#### The input:
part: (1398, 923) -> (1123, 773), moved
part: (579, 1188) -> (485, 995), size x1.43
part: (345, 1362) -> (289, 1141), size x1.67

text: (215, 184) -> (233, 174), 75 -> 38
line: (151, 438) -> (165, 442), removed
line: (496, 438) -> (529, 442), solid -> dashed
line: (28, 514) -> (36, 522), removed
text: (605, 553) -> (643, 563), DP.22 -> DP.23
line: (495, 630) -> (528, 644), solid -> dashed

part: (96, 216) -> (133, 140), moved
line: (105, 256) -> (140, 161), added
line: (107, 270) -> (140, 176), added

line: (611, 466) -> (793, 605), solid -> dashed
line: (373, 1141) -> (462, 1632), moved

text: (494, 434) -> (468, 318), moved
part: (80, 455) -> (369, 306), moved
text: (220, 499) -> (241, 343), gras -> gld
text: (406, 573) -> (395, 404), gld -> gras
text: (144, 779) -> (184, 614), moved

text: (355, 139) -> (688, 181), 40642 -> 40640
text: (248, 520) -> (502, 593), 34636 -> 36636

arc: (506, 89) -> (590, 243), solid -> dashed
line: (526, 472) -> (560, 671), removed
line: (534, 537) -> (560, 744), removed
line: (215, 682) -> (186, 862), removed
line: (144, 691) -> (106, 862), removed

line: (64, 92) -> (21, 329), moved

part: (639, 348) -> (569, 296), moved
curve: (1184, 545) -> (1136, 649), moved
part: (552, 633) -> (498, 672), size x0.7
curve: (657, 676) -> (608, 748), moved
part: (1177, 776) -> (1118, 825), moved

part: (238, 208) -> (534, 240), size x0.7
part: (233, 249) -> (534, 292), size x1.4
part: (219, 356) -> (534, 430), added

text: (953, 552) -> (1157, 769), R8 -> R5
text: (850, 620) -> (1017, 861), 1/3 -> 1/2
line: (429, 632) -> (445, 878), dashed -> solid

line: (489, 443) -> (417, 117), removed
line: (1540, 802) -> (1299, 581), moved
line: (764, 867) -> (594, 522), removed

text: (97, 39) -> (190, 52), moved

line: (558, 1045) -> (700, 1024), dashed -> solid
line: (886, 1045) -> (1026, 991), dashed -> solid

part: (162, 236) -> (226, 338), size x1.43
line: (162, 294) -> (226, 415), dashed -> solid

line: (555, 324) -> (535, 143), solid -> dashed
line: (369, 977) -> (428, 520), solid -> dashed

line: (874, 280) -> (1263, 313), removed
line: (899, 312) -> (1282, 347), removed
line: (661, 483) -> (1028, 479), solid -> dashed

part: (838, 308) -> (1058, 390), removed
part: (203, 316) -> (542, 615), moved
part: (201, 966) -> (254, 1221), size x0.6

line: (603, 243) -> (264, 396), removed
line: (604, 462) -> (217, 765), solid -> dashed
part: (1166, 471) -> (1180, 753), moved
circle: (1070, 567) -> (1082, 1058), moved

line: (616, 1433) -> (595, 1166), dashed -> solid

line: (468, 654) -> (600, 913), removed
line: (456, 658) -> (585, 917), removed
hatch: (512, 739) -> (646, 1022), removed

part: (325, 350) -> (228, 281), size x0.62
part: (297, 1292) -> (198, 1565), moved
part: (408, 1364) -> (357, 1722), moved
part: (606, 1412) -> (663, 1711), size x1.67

#### About this task:
Write out the listing exactly from its first line to the line containing "line: (496, 438)". Both of those lines belong in the answer.

#### Task solution:
part: (1398, 923) -> (1123, 773), moved
part: (579, 1188) -> (485, 995), size x1.43
part: (345, 1362) -> (289, 1141), size x1.67

text: (215, 184) -> (233, 174), 75 -> 38
line: (151, 438) -> (165, 442), removed
line: (496, 438) -> (529, 442), solid -> dashed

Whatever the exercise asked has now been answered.